Three-streams churches won’t fall into the trap of spiritualizing reality and despising the planning and programmatic elements of the life of the church. They understand the need for the new wine, which is inspiration, but they are also very careful to create new wineskins, which are the structures. That is why we are a purpose-driven, prayer-empowered church. “Prayer-empowered” releases the wine. “Purpose-driven” is the wineskin. Unbalanced churches will either focus only on developing the wineskin, or only on the wine.

How does a three-streams church focus its ministry? Very quickly, a three-streams church, if it is evangelical, and filled with the Spirit, will seek to evangelize. They won’t be tempted to grow complacent and inwardly focused, wanting to hoard for themselves the richness God has given their congregations. They will want to reach out and share Jesus with others around them.

A three-streams church also understands the catholic commitment to service to the poor. There’s tension in churches over that. I’ve heard people in this church over the years say, “If we go out on grate patrol, but aren’t actually preaching to the people on the street, should we even continue doing the ministry?”

If we’re not a three-streams church, we will think that we can only serve people if we’re also giving a verbal message. That would ignore a whole part of the biblical tradition, which says: “By their fruit, you shall know them,” and “Inasmuch as you have done it unto one of the least of these my brethren, you have done it to me.” If you read that passage carefully, you will find that there’s nothing about preaching with words. It is all about visiting people in prison, it’s about clothing the naked, it’s about feeding the hungry, it’s about looking after those whom the world despises and neglects.
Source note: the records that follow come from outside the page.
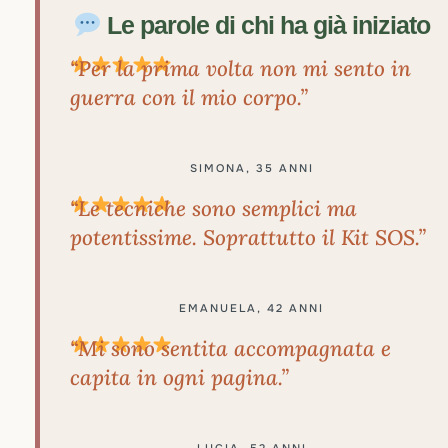
Le parole di chi ha già iniziato
“Per la prima volta non mi sento in
guerra con il mio corpo.”
SIMONA, 35 ANNI
“Le tecniche sono semplici ma
potentissime. Soprattutto il Kit SOS.”
EMANUELA, 42 ANNI
“Mi sono sentita accompagnata e
capita in ogni pagina.”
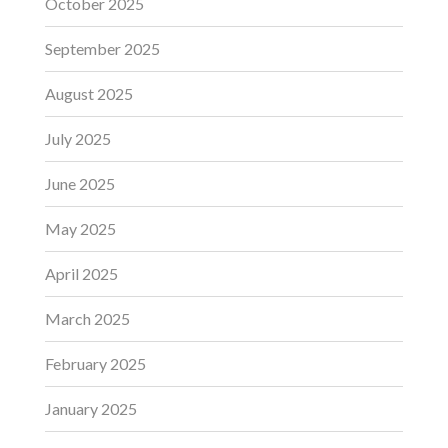
October 2025
September 2025
August 2025
July 2025
June 2025
May 2025
April 2025
March 2025
February 2025
January 2025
It’s all about caring. Jesus is saying is that inasmuch as you show that kind of love to the least of these my brothers, that is your sermon. You are showing me to people who won’t see me any other way. If you are self-conscious about proclaiming the message, they will not think that your caring is authentic. A three-streams church will have no conflict about service to the poor.

Often churches that serve the poor don’t really understand much about evangelism, but the opposite is also true: many churches that are into evangelism don’t know much about service to the poor!

A three-streams church sees that both are part of our devotion to Jesus and to our serving him. There’s so much more that we could say, but you see, these three streams provide such a richness and a challenge to us as a church, to live into the gospel in ways that will often involve tension. That’s ok; it’s just like a marriage. It’s ok to have tension in marriages, because the goal is to bring disparate elements together and try to homogenize them into a life-giving relationship.

That’s what we are doing here at Church of the Apostles. It’s ok to have tension, and we ask God’s grace to help us to discover what it means to live in that place. If we don’t, we will cut off the part that we don’t like, and go for those things that are easy and congenial to us.

Why live in this three-streams way? Because Psalm 46, verse 3 says: “There is a river whose streams make glad the City of God.” When we live into these three streams there is a joy that is released—but there’s something else. Paul writes, and you heard it read in the passage this morning, “Now the Lord is the Spirit, and where the Spirit of the Lord is, there is freedom.”

Church, God is calling us to live a life of freedom; a life where we take every part of this family heritage of ours, and learn to live together and bear with one another. As we accept the challenge, he will give us joy and freedom. Let’s walk this way together.